Thank you for your lazinETH

makoto_inoue
BlockParty
Published in
3 min readSep 25, 2018

About a year ago, I wrote a blog post called “A SmartContract best practice: Push, Pull, or Give?” explaining why you need to call the contract explicitly when you withdraw your funds, for security and gas cost.

The current solution is to have a cooling period(default to one week) and the contract owner can take any remaining deposit. For those of people who haven’t withdrawn, we always remind people via twitter yet there are on average about 10% of people who don’t take their deposit out.

After the ENS hackathon in August, I sent an email to all the participants who haven’t withdrawn to give different choices.

After sending the emails, 2~3 people withdrew their deposit immediately (without responding back to me), 1 person choose to donate all to the charity, 1 person expressed to donate half to the charity while the other half to the organiser (ENS), and 1 person who neither withdrew nor responded back to us.

For the latest ETHBerlin events, almost 50% of people did not withdrawn their deposits, which may be another sign that the deposit was too low.

For ETHBerlin, we asked the organiser Maria Paula Fernández (aka MP) about what she wants us to do with the leftover deposit and MP kindly asked us to donate to the fellowship of ETHMagicians. When we reminded to the participants, one participant agree to donate to it while one participant asked to donate to the operator (us).

Here is the break down of all the ETH we donated to different organisations.

In total ETH 0.4187 out of the total deposit of ETH 1.44 (which is close to 30%) was donated for the greater good. About 10% of the left-over deposit was taken as admin fee for us to send transactions. We also kept ETH 0.02 to ourselves as @Philiff wished.

You may say “You are taking advantage of the user’s laziness and the horrible UX of your Dapp”.

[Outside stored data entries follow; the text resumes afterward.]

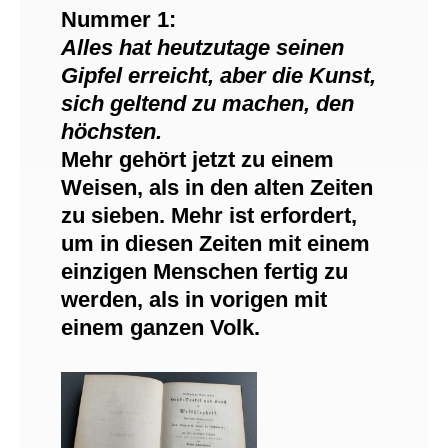
Nummer 1:
Alles hat heutzutage seinen
Gipfel erreicht, aber die Kunst,
sich geltend zu machen, den
höchsten.
Mehr gehört jetzt zu einem
Weisen, als in den alten Zeiten
zu sieben. Mehr ist erfordert,
um in diesen Zeiten mit einem
einzigen Menschen fertig zu
werden, als in vorigen mit
einem ganzen Volk.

TheDAO contract had more than four million USD worth of token still left. That was mainly due to the complex UX of the withdrawing as well as the lack of means to notify the victims. In our case, withdrawing is even easier than RSVPing so it is purely the fact that users forget, care less about the deposit, or an opportunity to leave some tip to say “thank you”.

We are aware that this is a bit of a controversial feature. It can flourish the culture of “Thank you economy” while it may turn operator (us) or organisers into “greedy” by clearing out the deposit so soon (though each participant has enough time to withdraw).

We are also aware that the simplest solution is for the operator (us) to send back the deposit on behalf of the participants (after taking some admin fee to cover the gas cost) or just leave them forever but we are keen to experiment this area. We will try out different options before coding logics into smart contracts. Any feedback to critique or suggest different options will be welcome.

For the time being, I would like to thank @Ryan_cle, @Hevalon, Nik Page , Ivo Georgiev (ENS hackathon participants), @altworowsky and @Philiff (ETHBerlin participants) for expressing your intention to donate and others for your laziness (or probably you were too shy to say it in public. I knew it!).